A user may appear exactly once in the table. In this situation, there are no consecutive visit pairs. The only valid window is between the single visit date and '2021-01-01'.

This case can easily cause bugs if the implementation assumes that every row has a next visit. The solution handles this correctly by replacing missing LEAD() results with '2021-01-01'.

Duplicate Visit Dates

Since the table has no primary key, duplicate rows may exist. Two visits may occur on the exact same date, producing a window size of 0.

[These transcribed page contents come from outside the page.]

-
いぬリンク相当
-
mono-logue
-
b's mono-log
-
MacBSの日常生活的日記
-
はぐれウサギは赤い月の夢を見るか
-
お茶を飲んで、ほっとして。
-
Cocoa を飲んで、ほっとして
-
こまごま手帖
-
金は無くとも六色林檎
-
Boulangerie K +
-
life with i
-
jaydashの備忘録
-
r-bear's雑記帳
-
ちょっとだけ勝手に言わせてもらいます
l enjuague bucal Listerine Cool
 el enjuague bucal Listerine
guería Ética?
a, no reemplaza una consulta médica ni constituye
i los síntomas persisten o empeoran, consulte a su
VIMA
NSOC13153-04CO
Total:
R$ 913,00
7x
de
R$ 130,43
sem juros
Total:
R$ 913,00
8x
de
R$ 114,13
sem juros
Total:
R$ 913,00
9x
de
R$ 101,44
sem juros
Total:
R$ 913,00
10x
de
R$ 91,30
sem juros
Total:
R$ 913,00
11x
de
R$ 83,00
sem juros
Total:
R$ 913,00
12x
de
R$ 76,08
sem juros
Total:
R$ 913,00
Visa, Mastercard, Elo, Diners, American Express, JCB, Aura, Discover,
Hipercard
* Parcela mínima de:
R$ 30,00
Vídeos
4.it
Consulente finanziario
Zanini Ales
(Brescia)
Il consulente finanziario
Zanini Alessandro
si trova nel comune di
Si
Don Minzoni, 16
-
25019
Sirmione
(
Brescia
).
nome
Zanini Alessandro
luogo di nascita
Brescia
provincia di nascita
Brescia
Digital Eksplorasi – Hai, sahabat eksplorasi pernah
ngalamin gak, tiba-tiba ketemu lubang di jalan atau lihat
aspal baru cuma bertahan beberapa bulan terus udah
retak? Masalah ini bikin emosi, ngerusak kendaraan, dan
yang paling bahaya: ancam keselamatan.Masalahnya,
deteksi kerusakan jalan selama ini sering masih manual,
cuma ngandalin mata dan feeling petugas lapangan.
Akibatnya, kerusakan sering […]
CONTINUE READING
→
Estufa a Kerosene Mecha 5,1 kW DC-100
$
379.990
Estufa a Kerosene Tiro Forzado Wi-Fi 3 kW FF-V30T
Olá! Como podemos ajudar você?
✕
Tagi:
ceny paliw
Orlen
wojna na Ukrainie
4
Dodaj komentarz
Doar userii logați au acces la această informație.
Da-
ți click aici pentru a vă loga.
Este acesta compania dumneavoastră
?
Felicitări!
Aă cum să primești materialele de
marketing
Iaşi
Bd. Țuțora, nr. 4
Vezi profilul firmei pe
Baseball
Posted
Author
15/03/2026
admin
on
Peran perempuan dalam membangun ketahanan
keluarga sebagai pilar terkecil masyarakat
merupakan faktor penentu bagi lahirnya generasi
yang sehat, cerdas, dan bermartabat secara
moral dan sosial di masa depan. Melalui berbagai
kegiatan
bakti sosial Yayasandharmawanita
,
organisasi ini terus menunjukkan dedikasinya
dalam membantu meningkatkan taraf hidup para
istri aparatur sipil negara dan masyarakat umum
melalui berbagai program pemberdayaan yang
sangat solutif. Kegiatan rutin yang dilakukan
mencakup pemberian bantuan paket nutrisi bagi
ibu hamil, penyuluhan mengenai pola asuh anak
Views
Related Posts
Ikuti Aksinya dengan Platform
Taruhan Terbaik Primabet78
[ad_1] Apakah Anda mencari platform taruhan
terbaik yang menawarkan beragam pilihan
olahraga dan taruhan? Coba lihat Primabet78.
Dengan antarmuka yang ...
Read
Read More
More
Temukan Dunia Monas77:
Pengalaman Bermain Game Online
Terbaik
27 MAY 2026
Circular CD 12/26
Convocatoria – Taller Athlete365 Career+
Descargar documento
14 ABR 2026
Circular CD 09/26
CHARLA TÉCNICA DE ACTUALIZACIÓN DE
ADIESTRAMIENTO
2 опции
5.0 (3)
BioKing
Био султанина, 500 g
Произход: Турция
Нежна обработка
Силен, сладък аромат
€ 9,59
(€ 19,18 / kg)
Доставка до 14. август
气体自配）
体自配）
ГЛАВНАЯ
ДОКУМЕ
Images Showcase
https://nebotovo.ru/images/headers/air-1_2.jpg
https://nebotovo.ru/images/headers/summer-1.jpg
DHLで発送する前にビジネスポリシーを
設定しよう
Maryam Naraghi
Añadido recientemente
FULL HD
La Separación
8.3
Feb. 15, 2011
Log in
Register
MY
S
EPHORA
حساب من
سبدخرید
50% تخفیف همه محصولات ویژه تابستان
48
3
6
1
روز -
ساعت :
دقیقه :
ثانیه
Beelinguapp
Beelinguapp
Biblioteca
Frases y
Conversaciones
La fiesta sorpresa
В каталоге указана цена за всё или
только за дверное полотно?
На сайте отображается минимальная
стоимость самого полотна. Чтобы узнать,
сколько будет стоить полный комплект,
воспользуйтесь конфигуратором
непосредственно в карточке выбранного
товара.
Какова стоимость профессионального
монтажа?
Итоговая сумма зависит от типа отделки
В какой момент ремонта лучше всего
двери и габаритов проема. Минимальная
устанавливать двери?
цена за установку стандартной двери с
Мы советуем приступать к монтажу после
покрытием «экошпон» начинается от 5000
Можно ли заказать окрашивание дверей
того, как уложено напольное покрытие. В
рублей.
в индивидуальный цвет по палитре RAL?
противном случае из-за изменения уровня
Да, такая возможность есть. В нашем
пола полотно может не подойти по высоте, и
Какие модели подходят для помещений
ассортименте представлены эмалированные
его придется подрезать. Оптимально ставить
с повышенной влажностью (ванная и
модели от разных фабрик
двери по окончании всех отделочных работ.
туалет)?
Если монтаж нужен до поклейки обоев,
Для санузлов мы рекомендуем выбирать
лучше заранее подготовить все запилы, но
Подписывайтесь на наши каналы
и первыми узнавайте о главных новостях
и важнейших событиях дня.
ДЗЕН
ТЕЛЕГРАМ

A naive implementation might incorrectly remove duplicates or assume strictly increasing dates. The solution keeps duplicates intact, and DATEDIFF() naturally returns 0 when dates are equal.

Unsorted Input

The input rows are not guaranteed to be ordered. If visits are processed in insertion order instead of chronological order, the computed gaps will be incorrect.

The solution explicitly sorts visits by visit_date using ORDER BY inside the window function, guaranteeing that comparisons are always made chronologically.

Last Visit Handling

The final visit for each user has no next visit row. Forgetting to compare against '2021-01-01' would miss potentially large windows.

The solution handles this using IFNULL(LEAD(...), '2021-01-01'), ensuring that every visit participates in exactly one window calculation.